Please convert the records into a Markdown table with the columns Number and Entry, starting at the line that contains "Reading top to" and continuing through the end of the records. Give one row per line, skip blank lines, and leave the pictures out.

+++++

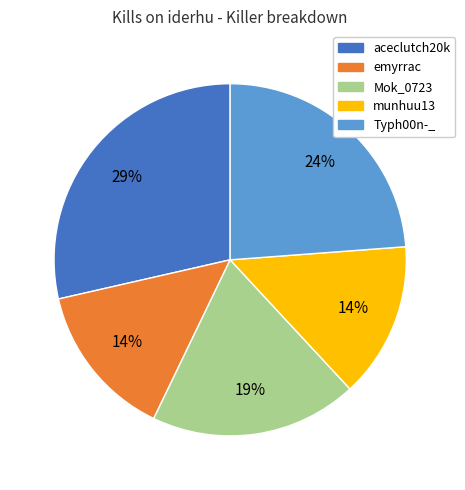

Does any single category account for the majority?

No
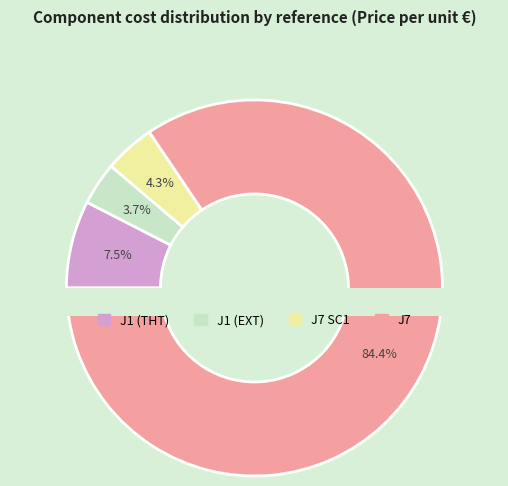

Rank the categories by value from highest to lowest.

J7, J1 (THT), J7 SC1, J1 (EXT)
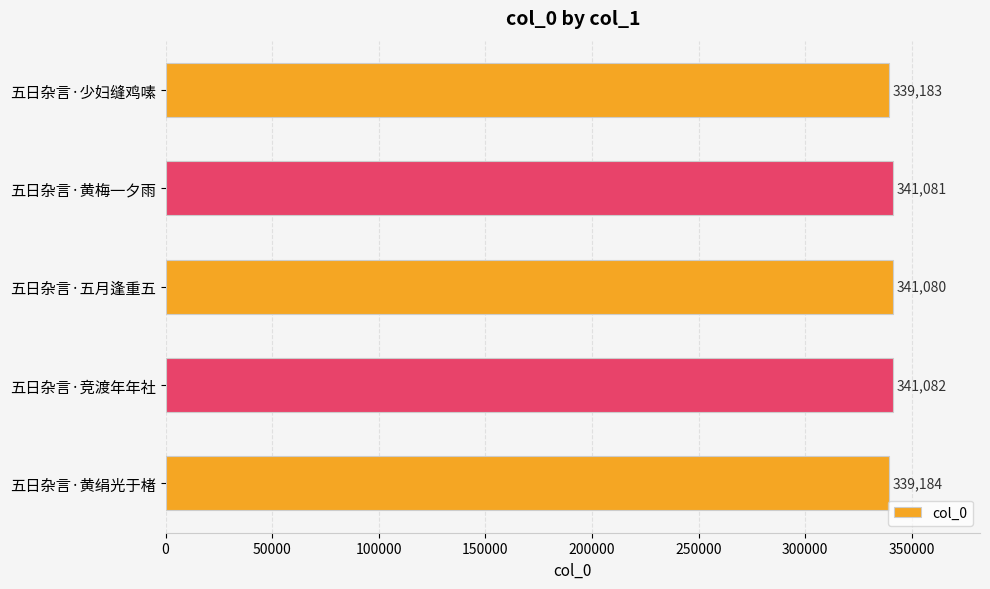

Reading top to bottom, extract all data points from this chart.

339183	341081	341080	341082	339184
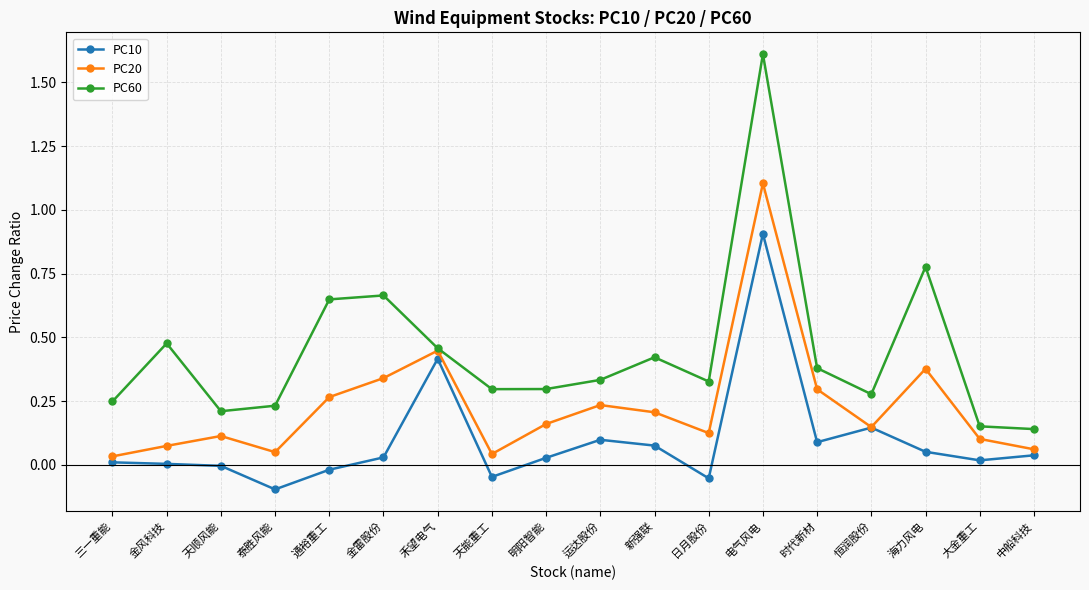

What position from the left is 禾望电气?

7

+++++

### Exercise response
| Number | Entry |
|---|---|
| 1 | Reading top to bottom, extract all data points from this chart. |
| 2 | 339183	341081	341080	341082	339184 |
| 3 | What position from the left is 禾望电气? |
| 4 | 7 |